Stated task => Reproduce word for word everything from the very start of the material down to the line containing "slide_number 7 [908, 1042, 1071, 1103]", including that line.

Material supplied =>
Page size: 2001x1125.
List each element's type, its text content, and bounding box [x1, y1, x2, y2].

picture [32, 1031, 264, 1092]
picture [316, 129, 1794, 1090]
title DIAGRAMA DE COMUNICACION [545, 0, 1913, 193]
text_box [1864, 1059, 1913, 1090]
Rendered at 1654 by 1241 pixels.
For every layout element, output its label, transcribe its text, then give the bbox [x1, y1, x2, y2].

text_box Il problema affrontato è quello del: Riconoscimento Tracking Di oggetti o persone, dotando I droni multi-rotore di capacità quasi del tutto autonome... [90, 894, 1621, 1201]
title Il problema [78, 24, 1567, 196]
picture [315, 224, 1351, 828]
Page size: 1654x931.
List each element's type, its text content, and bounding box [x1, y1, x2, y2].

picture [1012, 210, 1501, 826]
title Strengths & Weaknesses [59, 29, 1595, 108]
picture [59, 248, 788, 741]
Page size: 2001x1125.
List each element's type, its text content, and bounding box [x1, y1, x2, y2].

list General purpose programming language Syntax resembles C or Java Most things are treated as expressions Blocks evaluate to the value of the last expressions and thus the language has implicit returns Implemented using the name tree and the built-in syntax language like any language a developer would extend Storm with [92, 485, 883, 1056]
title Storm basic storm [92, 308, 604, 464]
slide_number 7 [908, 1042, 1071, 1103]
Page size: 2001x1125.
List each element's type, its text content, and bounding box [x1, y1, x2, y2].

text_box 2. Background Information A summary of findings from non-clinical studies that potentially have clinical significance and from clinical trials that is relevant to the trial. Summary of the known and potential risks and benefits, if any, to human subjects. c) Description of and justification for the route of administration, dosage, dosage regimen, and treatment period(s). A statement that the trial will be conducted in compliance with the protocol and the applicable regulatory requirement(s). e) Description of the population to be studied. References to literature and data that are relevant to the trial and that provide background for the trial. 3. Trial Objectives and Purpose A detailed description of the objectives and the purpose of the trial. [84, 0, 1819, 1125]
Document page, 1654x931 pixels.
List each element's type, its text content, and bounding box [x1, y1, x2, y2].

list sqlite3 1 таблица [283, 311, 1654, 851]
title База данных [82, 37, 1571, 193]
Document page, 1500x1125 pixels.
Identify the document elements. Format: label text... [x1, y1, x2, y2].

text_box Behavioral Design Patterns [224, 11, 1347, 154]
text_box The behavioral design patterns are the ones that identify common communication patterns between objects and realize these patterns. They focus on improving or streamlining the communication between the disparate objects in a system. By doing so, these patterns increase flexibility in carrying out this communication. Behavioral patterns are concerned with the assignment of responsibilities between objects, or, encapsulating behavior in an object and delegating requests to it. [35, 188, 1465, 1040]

Task solution =>
Page size: 2001x1125.
List each element's type, its text content, and bounding box [x1, y1, x2, y2].

picture [32, 1031, 264, 1092]
picture [316, 129, 1794, 1090]
title DIAGRAMA DE COMUNICACION [545, 0, 1913, 193]
text_box [1864, 1059, 1913, 1090]
Rendered at 1654 by 1241 pixels.
For every layout element, output its label, transcribe its text, then give the bbox [x1, y1, x2, y2].

text_box Il problema affrontato è quello del: Riconoscimento Tracking Di oggetti o persone, dotando I droni multi-rotore di capacità quasi del tutto autonome... [90, 894, 1621, 1201]
title Il problema [78, 24, 1567, 196]
picture [315, 224, 1351, 828]
Page size: 1654x931.
List each element's type, its text content, and bounding box [x1, y1, x2, y2].

picture [1012, 210, 1501, 826]
title Strengths & Weaknesses [59, 29, 1595, 108]
picture [59, 248, 788, 741]
Page size: 2001x1125.
List each element's type, its text content, and bounding box [x1, y1, x2, y2].

list General purpose programming language Syntax resembles C or Java Most things are treated as expressions Blocks evaluate to the value of the last expressions and thus the language has implicit returns Implemented using the name tree and the built-in syntax language like any language a developer would extend Storm with [92, 485, 883, 1056]
title Storm basic storm [92, 308, 604, 464]
slide_number 7 [908, 1042, 1071, 1103]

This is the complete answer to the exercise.